What to work on
Reproduce exactly the lines from the one containing "Event Class](showplan-xml-event-class.md) </span></span>" through the last line of the records below, both included, and nothing else.

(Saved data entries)
* * *

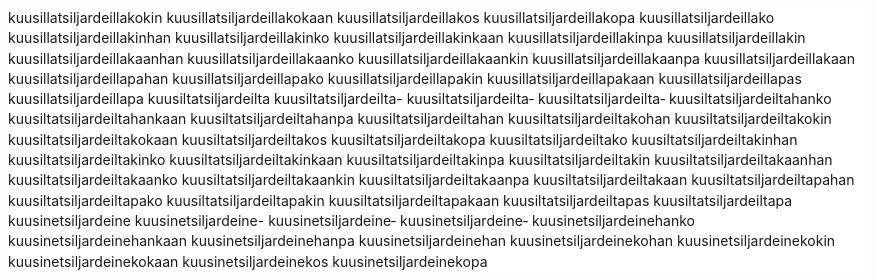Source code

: kuusillatsiljardeillakokin
kuusillatsiljardeillakokaan
kuusillatsiljardeillakos
kuusillatsiljardeillakopa
kuusillatsiljardeillako
kuusillatsiljardeillakinhan
kuusillatsiljardeillakinko
kuusillatsiljardeillakinkaan
kuusillatsiljardeillakinpa
kuusillatsiljardeillakin
kuusillatsiljardeillakaanhan
kuusillatsiljardeillakaanko
kuusillatsiljardeillakaankin
kuusillatsiljardeillakaanpa
kuusillatsiljardeillakaan
kuusillatsiljardeillapahan
kuusillatsiljardeillapako
kuusillatsiljardeillapakin
kuusillatsiljardeillapakaan
kuusillatsiljardeillapas
kuusillatsiljardeillapa
kuusiltatsiljardeilta
kuusiltatsiljardeilta-
kuusiltatsiljardeilta‐
kuusiltatsiljardeilta‑
kuusiltatsiljardeiltahanko
kuusiltatsiljardeiltahankaan
kuusiltatsiljardeiltahanpa
kuusiltatsiljardeiltahan
kuusiltatsiljardeiltakohan
kuusiltatsiljardeiltakokin
kuusiltatsiljardeiltakokaan
kuusiltatsiljardeiltakos
kuusiltatsiljardeiltakopa
kuusiltatsiljardeiltako
kuusiltatsiljardeiltakinhan
kuusiltatsiljardeiltakinko
kuusiltatsiljardeiltakinkaan
kuusiltatsiljardeiltakinpa
kuusiltatsiljardeiltakin
kuusiltatsiljardeiltakaanhan
kuusiltatsiljardeiltakaanko
kuusiltatsiljardeiltakaankin
kuusiltatsiljardeiltakaanpa
kuusiltatsiljardeiltakaan
kuusiltatsiljardeiltapahan
kuusiltatsiljardeiltapako
kuusiltatsiljardeiltapakin
kuusiltatsiljardeiltapakaan
kuusiltatsiljardeiltapas
kuusiltatsiljardeiltapa
kuusinetsiljardeine
kuusinetsiljardeine-
kuusinetsiljardeine‐
kuusinetsiljardeine‑
kuusinetsiljardeinehanko
kuusinetsiljardeinehankaan
kuusinetsiljardeinehanpa
kuusinetsiljardeinehan
kuusinetsiljardeinekohan
kuusinetsiljardeinekokin
kuusinetsiljardeinekokaan
kuusinetsiljardeinekos
kuusinetsiljardeinekopa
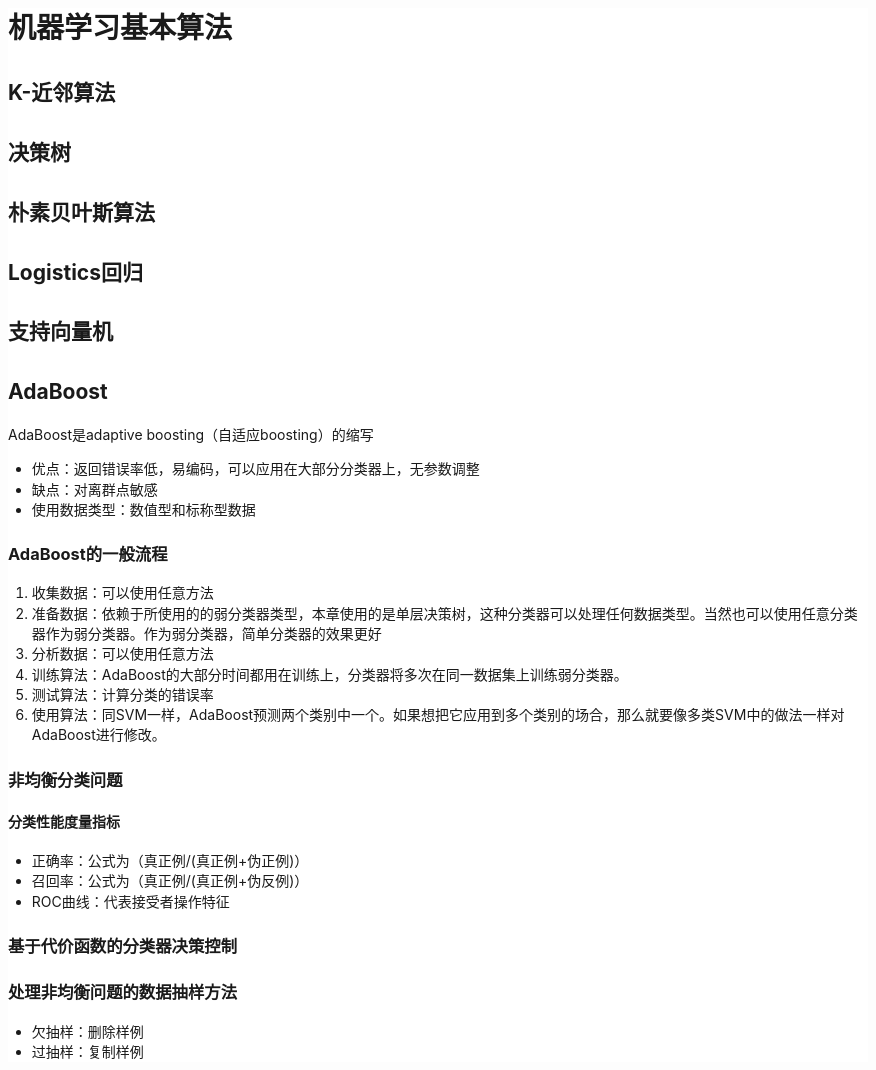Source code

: # 机器学习基本算法

## K-近邻算法





## 决策树



## 朴素贝叶斯算法



## Logistics回归

## 支持向量机

## AdaBoost 

AdaBoost是adaptive boosting（自适应boosting）的缩写

- 优点：返回错误率低，易编码，可以应用在大部分分类器上，无参数调整
- 缺点：对离群点敏感
- 使用数据类型：数值型和标称型数据

### AdaBoost的一般流程

1. 收集数据：可以使用任意方法
2. 准备数据：依赖于所使用的的弱分类器类型，本章使用的是单层决策树，这种分类器可以处理任何数据类型。当然也可以使用任意分类器作为弱分类器。作为弱分类器，简单分类器的效果更好
3. 分析数据：可以使用任意方法
4. 训练算法：AdaBoost的大部分时间都用在训练上，分类器将多次在同一数据集上训练弱分类器。
5. 测试算法：计算分类的错误率
6. 使用算法：同SVM一样，AdaBoost预测两个类别中一个。如果想把它应用到多个类别的场合，那么就要像多类SVM中的做法一样对AdaBoost进行修改。

### 非均衡分类问题

#### 分类性能度量指标

- 正确率：公式为（真正例/(真正例+伪正例)）
- 召回率：公式为（真正例/(真正例+伪反例)）
- ROC曲线：代表接受者操作特征

### 基于代价函数的分类器决策控制

### 处理非均衡问题的数据抽样方法

- 欠抽样：删除样例
- 过抽样：复制样例
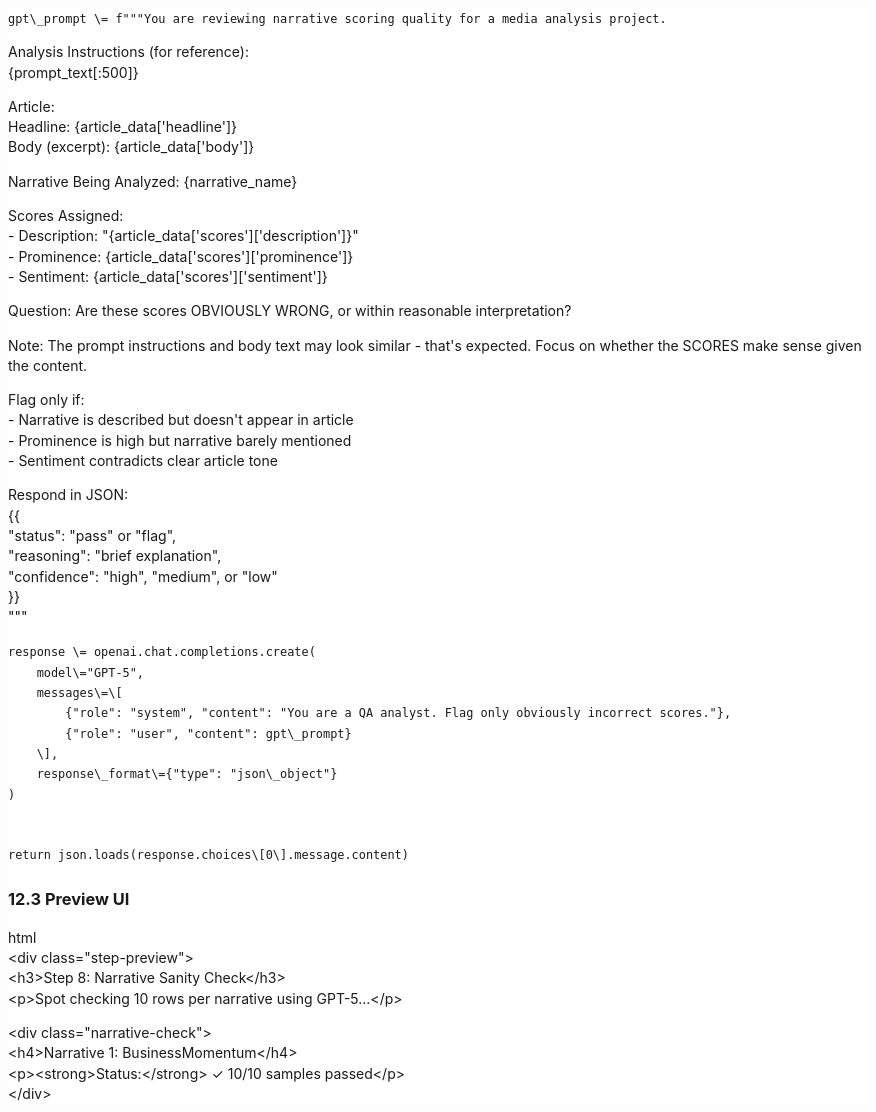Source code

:    gpt\_prompt \= f"""You are reviewing narrative scoring quality for a media analysis project.

Analysis Instructions (for reference):  
{prompt\_text\[:500\]}

Article:  
Headline: {article\_data\['headline'\]}  
Body (excerpt): {article\_data\['body'\]}

Narrative Being Analyzed: {narrative\_name}

Scores Assigned:  
\- Description: "{article\_data\['scores'\]\['description'\]}"  
\- Prominence: {article\_data\['scores'\]\['prominence'\]}  
\- Sentiment: {article\_data\['scores'\]\['sentiment'\]}

Question: Are these scores OBVIOUSLY WRONG, or within reasonable interpretation?

Note: The prompt instructions and body text may look similar \- that's expected. Focus on whether the SCORES make sense given the content.

Flag only if:  
\- Narrative is described but doesn't appear in article  
\- Prominence is high but narrative barely mentioned  
\- Sentiment contradicts clear article tone

Respond in JSON:  
{{  
  "status": "pass" or "flag",  
  "reasoning": "brief explanation",  
  "confidence": "high", "medium", or "low"  
}}  
"""  
      
    response \= openai.chat.completions.create(  
        model\="GPT-5",  
        messages\=\[  
            {"role": "system", "content": "You are a QA analyst. Flag only obviously incorrect scores."},  
            {"role": "user", "content": gpt\_prompt}  
        \],  
        response\_format\={"type": "json\_object"}  
    )  
    

    return json.loads(response.choices\[0\].message.content)

### **12.3 Preview UI**

html  
\<div class\="step-preview"\>  
  \<h3\>Step 8: Narrative Sanity Check\</h3\>  
  \<p\>Spot checking 10 rows per narrative using GPT-5...\</p\>  
    
  \<div class\="narrative-check"\>  
    \<h4\>Narrative 1: BusinessMomentum\</h4\>  
    \<p\>\<strong\>Status:\</strong\> ✓ 10/10 samples passed\</p\>  
  \</div\>  
    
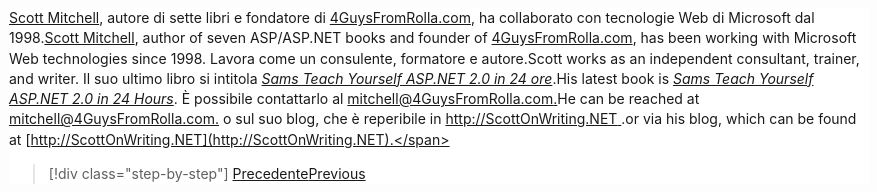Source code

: <span data-ttu-id="b6e69-253">[Scott Mitchell](http://www.4guysfromrolla.com/ScottMitchell.shtml), autore di sette libri e fondatore di [4GuysFromRolla.com](http://www.4guysfromrolla.com), ha collaborato con tecnologie Web di Microsoft dal 1998.</span><span class="sxs-lookup"><span data-stu-id="b6e69-253">[Scott Mitchell](http://www.4guysfromrolla.com/ScottMitchell.shtml), author of seven ASP/ASP.NET books and founder of [4GuysFromRolla.com](http://www.4guysfromrolla.com), has been working with Microsoft Web technologies since 1998.</span></span> <span data-ttu-id="b6e69-254">Lavora come un consulente, formatore e autore.</span><span class="sxs-lookup"><span data-stu-id="b6e69-254">Scott works as an independent consultant, trainer, and writer.</span></span> <span data-ttu-id="b6e69-255">Il suo ultimo libro si intitola [ *Sams Teach Yourself ASP.NET 2.0 in 24 ore*](https://www.amazon.com/exec/obidos/ASIN/0672327384/4guysfromrollaco).</span><span class="sxs-lookup"><span data-stu-id="b6e69-255">His latest book is [*Sams Teach Yourself ASP.NET 2.0 in 24 Hours*](https://www.amazon.com/exec/obidos/ASIN/0672327384/4guysfromrollaco).</span></span> <span data-ttu-id="b6e69-256">È possibile contattarlo al [ mitchell@4GuysFromRolla.com.](mailto:mitchell@4GuysFromRolla.com)</span><span class="sxs-lookup"><span data-stu-id="b6e69-256">He can be reached at [mitchell@4GuysFromRolla.com.](mailto:mitchell@4GuysFromRolla.com)</span></span> <span data-ttu-id="b6e69-257">o sul suo blog, che è reperibile in [ http://ScottOnWriting.NET ](http://ScottOnWriting.NET).</span><span class="sxs-lookup"><span data-stu-id="b6e69-257">or via his blog, which can be found at [http://ScottOnWriting.NET](http://ScottOnWriting.NET).</span></span>

> [!div class="step-by-step"]
> [<span data-ttu-id="b6e69-258">Precedente</span><span class="sxs-lookup"><span data-stu-id="b6e69-258">Previous</span></span>](inserting-updating-and-deleting-data-with-the-sqldatasource-vb.md)
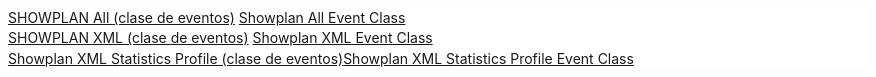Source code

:  <span data-ttu-id="05979-243">[SHOWPLAN All (clase de eventos)](showplan-all-event-class.md) </span><span class="sxs-lookup"><span data-stu-id="05979-243">[Showplan All Event Class](showplan-all-event-class.md) </span></span>  
 <span data-ttu-id="05979-244">[SHOWPLAN XML (clase de eventos)](showplan-xml-event-class.md) </span><span class="sxs-lookup"><span data-stu-id="05979-244">[Showplan XML Event Class](showplan-xml-event-class.md) </span></span>  
 [<span data-ttu-id="05979-245">Showplan XML Statistics Profile (clase de eventos)</span><span class="sxs-lookup"><span data-stu-id="05979-245">Showplan XML Statistics Profile Event Class</span></span>](showplan-xml-statistics-profile-event-class.md)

* * *

Exercise answer
 <span data-ttu-id="05979-244">[SHOWPLAN XML (clase de eventos)](showplan-xml-event-class.md) </span><span class="sxs-lookup"><span data-stu-id="05979-244">[Showplan XML Event Class](showplan-xml-event-class.md) </span></span>  
 [<span data-ttu-id="05979-245">Showplan XML Statistics Profile (clase de eventos)</span><span class="sxs-lookup"><span data-stu-id="05979-245">Showplan XML Statistics Profile Event Class</span></span>](showplan-xml-statistics-profile-event-class.md)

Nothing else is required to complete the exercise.